GaLore is compatible with ex
isting optimisation methods, such as 8-bit Adam and per-layer weight updates, further enhancing its memory efficiency. The introduction of very few additional hyperparameters makes GaLore easy to use and tune for optimal performance.
In conclusion, this paper introduces GaLore, a novel memory-efficient approach for pre-training and fine-tuning large language models.
GaLore employs gradient low-rank projection to significantly reduce the memory footprint required for storing model parameters and optimizer states, achieving up to 65.5% memory savings compared to traditional methods.
Extensive experiments on pre-training LLaMA models up to 7 billion parameters and fine-tuning on the GLUE benchmark demonstrate that GaLore maintains comparable performance to full-rank training while utilizing substantially less memory.
Notably, GaLore enables pre-training 7B models within the memory constraints of consumer GPUs like the RTX 4090, facilitating more accessible large model training.

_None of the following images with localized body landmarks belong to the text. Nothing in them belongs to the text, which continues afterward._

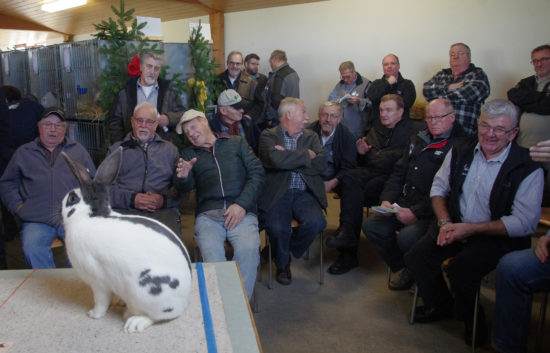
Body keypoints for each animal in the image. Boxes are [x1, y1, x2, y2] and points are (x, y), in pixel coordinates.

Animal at [60, 147, 193, 332]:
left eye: (72, 198)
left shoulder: (98, 282)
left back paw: (133, 322)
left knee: (156, 317)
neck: (88, 217)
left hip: (146, 291)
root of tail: (184, 301)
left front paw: (93, 314)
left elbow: (101, 302)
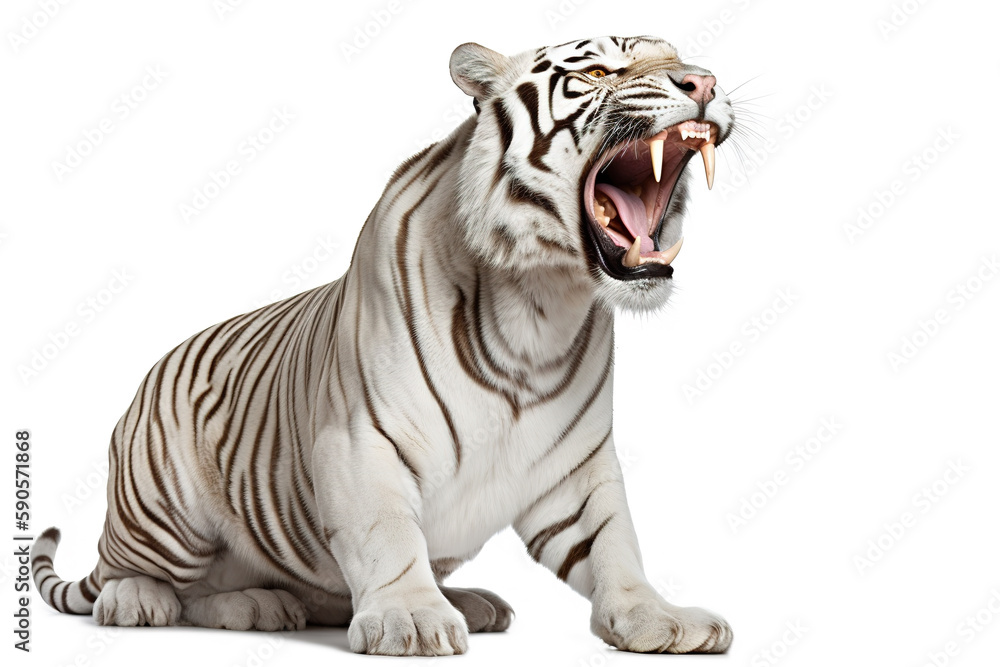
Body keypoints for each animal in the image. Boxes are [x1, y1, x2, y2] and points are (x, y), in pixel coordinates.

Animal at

The success of GaLore highlights the potential of gradient low-rank projection techniques for memory-efficient training of large models.
Looking ahead, future research can explore applying GaLore to other model architectures, further improving memory efficiency through quantization or specialized projection matrices, and enabling elastic distributed training on consumer hardware.
Ultimately, GaLore represents a promising step towards democratising the training of large language models by reducing the substantial computational resources traditionally required. By making large model training more accessible, GaLore could foster broader innovation and applications in natural language processing and beyond.